- [QUESTIONS ON THE MATERIAL]:
**A.** Decide whether each statement below agrees with the essay on becoming a dad. For each, answer yes or no and quote the deciding words from the essay. (i) The writer stopped going to therapy after the son was born. (ii) The writer's worry went away once Katie went into labor. (iii) The writer had to give up a home office for a nursery.
**B.** Quote the stretch of the essay on becoming a dad from "I like to think" through "wife Katie’s pregnancy.", word for word.
**C.** In the essay on becoming a dad, who is the writer's current therapist?

- [GIVEN TEXT]:
Start of Block

I like to think of myself as a man of action. Drop me in any situation that needs some doing or sorting out, and I’ll confidently dive head first into the challenge. I’ll sweat, I’ll stress, but I’ll take care of business.
Anticipation is where I struggle. The ignorance of life’s changes is where the crippling anxiety festers, causing me to brood under a cloud of mope and panic. Such was my condition throughout my wife Katie’s pregnancy.
Prenatal panic
I documented my trepidation of parenthood in this column a year and a half ago. While our son was a bun in Katie’s oven, I could not focus on anything more than my fears of the kid’s health and what his life would be like. I also made great fuss over having to trade in my home office for a nursery, as well as my money and time and energy. Katie was growing a little baby inside and living with a great big one outside.
I put myself into therapy during the pregnancy and remain a loyal patient today. The root issues I discuss there are not all that different from those discussed with a handful of therapists before, though the details vary: I’m married now, a father, work has evolved. But previous therapeutic attempts did not curb my natural way of creating internal crises. I found myself right where I’ve always been: whacked out and panicked from overthinking about the unknown.
My current therapist, Kevin Crystal, LCPC, has helped me get out of my own way, specifically as it relates to being a dad.
“Your anticipation of a major life-changing event and your inability to control it activated your tendency to overthink, panic and catastrophize it,” Crystal says. “Once the task of parenting became a reality, your ability to plan, rationalize and care created a confident parent.”
He’s right. The moment Katie went into labor, all my worry went away. It was go time.
Becoming a dad
I am confident now, though not overly so. I still have the worries every parent has: my son’s health, how we’ll afford raising him, how we’ll help him grow to be a beneficial and productive member of society. I’m far from perfect, but these things don’t get me down. My wife may disagree to some degree with what I’m about to say, but when parenting gets harried, I’m the coolest dad in our house.

End of Block

- [PROVIDED RECORDS]:
Start of Block

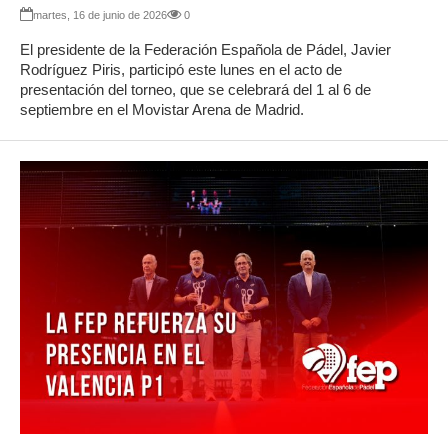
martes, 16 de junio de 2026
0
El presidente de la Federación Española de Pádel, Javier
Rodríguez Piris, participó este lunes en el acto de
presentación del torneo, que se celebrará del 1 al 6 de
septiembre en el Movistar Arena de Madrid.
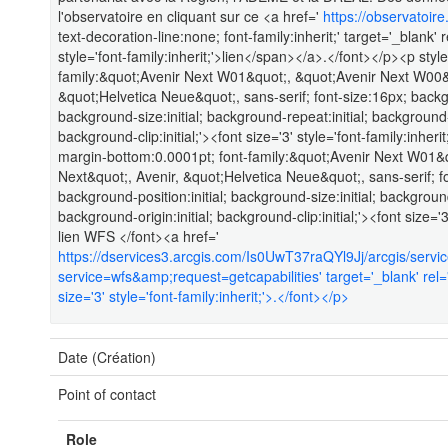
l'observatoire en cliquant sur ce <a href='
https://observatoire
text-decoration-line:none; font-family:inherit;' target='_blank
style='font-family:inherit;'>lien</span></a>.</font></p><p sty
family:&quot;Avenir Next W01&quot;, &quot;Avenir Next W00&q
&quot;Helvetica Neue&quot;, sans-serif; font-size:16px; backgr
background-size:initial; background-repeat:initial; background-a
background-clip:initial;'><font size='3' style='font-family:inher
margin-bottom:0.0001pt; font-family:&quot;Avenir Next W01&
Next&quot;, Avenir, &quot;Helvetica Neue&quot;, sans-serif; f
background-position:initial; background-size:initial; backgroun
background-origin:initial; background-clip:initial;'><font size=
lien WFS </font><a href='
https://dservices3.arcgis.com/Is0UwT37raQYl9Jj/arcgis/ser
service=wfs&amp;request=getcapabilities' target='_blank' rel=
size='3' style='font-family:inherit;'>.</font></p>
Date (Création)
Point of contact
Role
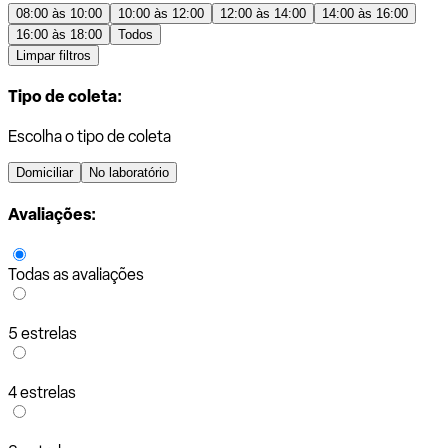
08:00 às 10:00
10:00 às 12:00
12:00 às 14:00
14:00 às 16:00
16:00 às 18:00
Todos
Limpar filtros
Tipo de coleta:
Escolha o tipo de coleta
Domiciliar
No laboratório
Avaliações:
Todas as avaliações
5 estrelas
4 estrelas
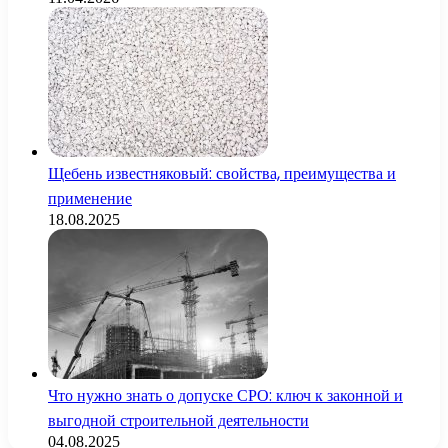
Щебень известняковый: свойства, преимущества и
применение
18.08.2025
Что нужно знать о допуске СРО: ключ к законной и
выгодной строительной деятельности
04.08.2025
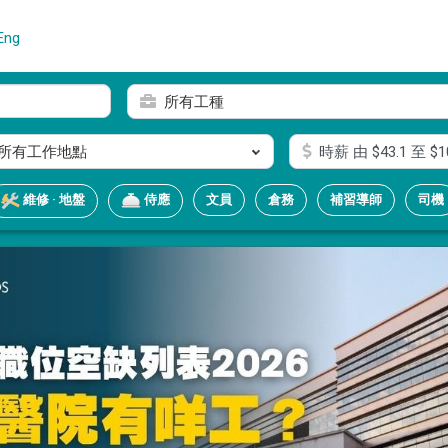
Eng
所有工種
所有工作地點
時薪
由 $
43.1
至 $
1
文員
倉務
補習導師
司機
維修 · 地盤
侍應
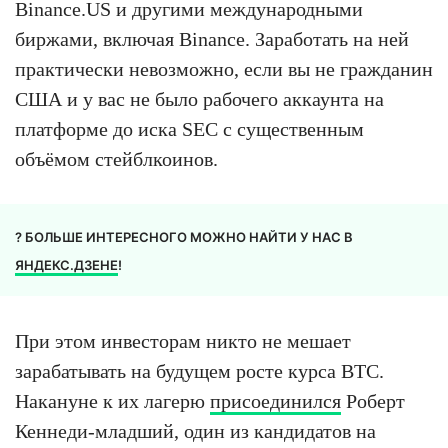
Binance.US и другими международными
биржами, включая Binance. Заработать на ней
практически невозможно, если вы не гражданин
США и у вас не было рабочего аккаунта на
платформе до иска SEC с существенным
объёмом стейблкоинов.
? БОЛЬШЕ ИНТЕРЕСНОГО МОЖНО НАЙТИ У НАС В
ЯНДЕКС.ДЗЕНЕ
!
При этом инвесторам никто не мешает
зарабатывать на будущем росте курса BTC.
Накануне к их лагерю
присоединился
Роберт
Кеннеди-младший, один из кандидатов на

End of Block

- [ANSWERS TO THE EXERCISE]:
**A.**
(i) No: "I put myself into therapy during the pregnancy and remain a loyal patient today."
(ii) Yes: "The moment Katie went into labor, all my worry went away."
(iii) Yes: "I also made great fuss over having to trade in my home office for a nursery"

**B.**
I like to think of myself as a man of action. Drop me in any situation that needs some doing or sorting out, and I’ll confidently dive head first into the challenge. I’ll sweat, I’ll stress, but I’ll take care of business.
Anticipation is where I struggle. The ignorance of life’s changes is where the crippling anxiety festers, causing me to brood under a cloud of mope and panic. Such was my condition throughout my wife Katie’s pregnancy.

**C.** Kevin Crystal, LCPC.